Nos fóruns de discussão on-line internacionais, algumas pessoas compostam as notinhas e outras não. Se sua cidade não recicla o papel térmico e ele representa uma pequena fração do seu orgânico, cabe a você decidir se prefere compostar ou enviar ao aterro sanitário. Esta é a mensagem geral. Existe um consenso, entretanto, a colocar estes papéis na composteira e não no minhocário. Outro ponto que todos concordam é a necessidade de evitar o consumo destes papéis. Podemos recusar a segunda via do cartão de crédito e utilizar os serviços bancários on-line e aplicativo de celular. Também podemos sugerir aos estabelecemos que frequentamos que utilizem o cupom branco ou verifiquem a possibilidade de enviar o comprovante por e-mail.
Reciclar ou compostar?
Esta é uma das grandes perguntas quando se trata de papel. Por ter origem vegetal, é uma grande vantagem poder compostá-lo, mas reciclar é ligeiramente melhor. A reciclagem do papel previne o corte de árvores e economiza os bens naturais que seriam utilizados nos tratamentos das toras. Além disso, especialmente quando se fala em reciclagem de aparas de papel pré-consumo, utiliza-se menos energia e água e gera-se menos poluição do ar do que a produção de papel a partir de materiais virgens.
Já a compostagem pode ser a melhor alternativa para os casos citados acima, para caixa de pizza, guardanapo, papel toalha e pedacinhos pequenos de papel, lembrando que não podem ser plastificados (como acontece com alguns guardanapos), além de fita crepe (por ser à base de papel, pode ser compostada). Porém, como quase não existem nutrientes no papel ou papelão, o composto feito com muito papel tem menos nutrientes do que um composto feito com folhas como o principal elemento seco (a compostagem funciona a partir de um equilíbrio entre nitrogênio, que são os orgânicos, e carbono, que são elementos secos como palha, folhas e serragem).
Para facilitar o processo de compostagem, é importante cortar o papel e a caixa em pedacinhos.
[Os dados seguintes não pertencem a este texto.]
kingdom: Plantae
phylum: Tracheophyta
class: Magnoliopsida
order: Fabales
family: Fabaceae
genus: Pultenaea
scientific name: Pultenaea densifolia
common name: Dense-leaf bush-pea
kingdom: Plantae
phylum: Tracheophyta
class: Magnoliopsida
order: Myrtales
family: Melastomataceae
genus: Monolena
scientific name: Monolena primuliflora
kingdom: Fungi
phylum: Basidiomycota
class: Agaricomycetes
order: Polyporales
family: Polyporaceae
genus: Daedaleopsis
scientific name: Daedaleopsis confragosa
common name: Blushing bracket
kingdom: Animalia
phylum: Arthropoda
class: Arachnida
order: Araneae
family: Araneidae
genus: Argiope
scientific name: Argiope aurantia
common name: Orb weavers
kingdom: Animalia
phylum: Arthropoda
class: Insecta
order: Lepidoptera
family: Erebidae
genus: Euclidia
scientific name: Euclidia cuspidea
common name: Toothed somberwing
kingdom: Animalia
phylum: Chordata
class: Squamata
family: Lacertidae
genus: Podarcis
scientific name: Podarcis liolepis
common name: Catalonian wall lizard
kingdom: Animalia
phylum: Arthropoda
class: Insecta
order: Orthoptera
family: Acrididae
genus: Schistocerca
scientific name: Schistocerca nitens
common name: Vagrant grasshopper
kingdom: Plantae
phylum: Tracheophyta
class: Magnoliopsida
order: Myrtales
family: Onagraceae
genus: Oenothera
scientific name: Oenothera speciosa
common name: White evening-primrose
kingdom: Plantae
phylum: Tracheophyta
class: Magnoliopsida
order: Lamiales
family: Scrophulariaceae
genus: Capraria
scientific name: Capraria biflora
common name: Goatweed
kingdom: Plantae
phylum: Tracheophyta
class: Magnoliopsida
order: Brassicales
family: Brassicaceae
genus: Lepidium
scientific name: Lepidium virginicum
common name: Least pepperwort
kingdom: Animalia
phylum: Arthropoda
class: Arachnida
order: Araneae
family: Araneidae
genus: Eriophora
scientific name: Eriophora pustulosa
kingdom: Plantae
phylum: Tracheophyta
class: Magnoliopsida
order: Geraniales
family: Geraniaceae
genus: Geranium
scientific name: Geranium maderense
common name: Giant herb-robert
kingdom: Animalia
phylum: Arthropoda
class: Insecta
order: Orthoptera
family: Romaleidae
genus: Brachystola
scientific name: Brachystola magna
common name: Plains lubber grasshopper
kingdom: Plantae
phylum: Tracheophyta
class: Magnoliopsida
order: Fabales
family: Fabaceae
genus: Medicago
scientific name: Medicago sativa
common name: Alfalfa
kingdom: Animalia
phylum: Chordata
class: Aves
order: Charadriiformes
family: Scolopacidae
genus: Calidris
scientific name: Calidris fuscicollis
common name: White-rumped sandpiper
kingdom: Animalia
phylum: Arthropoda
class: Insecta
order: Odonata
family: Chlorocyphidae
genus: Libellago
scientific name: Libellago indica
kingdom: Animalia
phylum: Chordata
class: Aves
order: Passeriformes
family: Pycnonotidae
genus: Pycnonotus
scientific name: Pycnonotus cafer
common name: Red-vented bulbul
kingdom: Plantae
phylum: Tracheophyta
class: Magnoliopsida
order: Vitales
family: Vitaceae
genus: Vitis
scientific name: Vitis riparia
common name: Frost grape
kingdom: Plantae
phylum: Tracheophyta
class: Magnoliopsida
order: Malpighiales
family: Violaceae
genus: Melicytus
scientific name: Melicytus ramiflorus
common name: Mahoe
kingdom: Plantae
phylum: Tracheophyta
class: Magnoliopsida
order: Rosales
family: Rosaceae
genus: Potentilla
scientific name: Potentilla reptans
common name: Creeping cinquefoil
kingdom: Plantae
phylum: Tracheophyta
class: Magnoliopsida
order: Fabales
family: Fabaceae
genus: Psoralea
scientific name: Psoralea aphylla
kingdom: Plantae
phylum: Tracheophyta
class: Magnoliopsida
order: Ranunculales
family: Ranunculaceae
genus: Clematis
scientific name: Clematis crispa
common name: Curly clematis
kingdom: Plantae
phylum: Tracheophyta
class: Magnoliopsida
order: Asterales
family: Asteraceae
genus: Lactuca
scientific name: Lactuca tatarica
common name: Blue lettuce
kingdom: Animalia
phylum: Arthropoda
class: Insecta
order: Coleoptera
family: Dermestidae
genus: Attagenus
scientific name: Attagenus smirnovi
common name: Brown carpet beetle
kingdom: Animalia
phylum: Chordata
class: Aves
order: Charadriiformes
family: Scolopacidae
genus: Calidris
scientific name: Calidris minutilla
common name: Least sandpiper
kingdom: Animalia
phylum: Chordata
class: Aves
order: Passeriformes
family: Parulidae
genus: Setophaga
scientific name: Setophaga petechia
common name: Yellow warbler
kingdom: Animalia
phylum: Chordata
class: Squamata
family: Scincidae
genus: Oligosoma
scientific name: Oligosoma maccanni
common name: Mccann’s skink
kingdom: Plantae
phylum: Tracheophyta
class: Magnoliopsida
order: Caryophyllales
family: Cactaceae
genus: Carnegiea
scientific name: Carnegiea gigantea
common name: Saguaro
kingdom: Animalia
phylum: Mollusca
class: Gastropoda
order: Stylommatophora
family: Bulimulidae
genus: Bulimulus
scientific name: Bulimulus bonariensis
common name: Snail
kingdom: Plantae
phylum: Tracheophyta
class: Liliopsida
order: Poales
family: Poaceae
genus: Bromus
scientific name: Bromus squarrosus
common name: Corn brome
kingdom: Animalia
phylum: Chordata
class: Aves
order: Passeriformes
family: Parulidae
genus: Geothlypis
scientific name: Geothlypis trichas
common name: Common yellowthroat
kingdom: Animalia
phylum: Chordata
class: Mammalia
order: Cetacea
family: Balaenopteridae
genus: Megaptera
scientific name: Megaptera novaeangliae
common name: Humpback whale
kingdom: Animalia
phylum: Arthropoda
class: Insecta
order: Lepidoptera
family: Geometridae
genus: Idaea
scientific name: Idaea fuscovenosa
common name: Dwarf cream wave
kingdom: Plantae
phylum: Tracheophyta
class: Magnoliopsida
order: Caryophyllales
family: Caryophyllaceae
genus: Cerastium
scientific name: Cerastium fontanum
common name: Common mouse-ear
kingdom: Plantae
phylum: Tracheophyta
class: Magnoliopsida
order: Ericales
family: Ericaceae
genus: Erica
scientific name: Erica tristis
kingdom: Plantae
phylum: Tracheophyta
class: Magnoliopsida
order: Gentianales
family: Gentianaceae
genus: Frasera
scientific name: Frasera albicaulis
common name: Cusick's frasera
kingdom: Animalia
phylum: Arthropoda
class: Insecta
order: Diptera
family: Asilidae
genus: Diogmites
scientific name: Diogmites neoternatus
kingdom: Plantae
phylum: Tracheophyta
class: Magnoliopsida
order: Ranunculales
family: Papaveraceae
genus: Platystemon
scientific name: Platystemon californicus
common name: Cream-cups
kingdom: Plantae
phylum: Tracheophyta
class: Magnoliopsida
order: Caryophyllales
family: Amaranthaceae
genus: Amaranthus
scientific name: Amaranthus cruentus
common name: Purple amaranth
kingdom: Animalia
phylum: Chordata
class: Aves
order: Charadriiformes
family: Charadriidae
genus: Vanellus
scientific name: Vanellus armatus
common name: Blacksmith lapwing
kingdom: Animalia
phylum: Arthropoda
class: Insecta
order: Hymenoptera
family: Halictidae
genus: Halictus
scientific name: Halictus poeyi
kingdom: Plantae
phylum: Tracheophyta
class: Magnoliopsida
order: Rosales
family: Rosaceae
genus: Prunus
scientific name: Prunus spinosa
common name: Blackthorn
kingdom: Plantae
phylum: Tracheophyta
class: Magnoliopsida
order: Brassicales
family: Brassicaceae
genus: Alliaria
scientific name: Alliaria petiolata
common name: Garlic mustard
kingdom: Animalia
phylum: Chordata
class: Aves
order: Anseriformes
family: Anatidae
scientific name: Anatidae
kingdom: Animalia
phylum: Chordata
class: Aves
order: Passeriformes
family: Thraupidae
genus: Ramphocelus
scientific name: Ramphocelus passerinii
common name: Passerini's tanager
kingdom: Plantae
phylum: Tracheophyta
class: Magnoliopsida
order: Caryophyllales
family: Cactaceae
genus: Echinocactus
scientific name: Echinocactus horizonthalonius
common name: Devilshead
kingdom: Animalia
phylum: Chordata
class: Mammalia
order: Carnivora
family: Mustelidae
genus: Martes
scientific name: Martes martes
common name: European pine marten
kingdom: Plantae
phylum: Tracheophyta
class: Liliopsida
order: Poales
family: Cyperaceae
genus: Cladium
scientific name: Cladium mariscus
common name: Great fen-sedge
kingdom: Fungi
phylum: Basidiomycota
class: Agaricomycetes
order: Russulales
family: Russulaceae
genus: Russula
Quanto ao minhocário, vale colocar, ocasionalmente, só guardanapo e papel-toalha. Como as minhocas não têm o papel como sua principal fonte de alimento, elas vão compostar primeiro os restos de comida e na ausência deles, o papel.
As soluções para o uso e o descarte do papel no nosso dia a dia passam pelas já conhecidas dicas de imprimir somente o necessário, frente e verso ou em papel rascunho (utilizado de um dos lados) e comprar papel reciclado. Considerando, porém, os limites do nosso planeta e do processo de reciclagem (as fibras podem ser reprocessadas até sete vezes), o principal é evitar o uso sempre que possível e, quano usar, reduzir a quantidade, pensando na reciclabilidade do papel de sua escolha.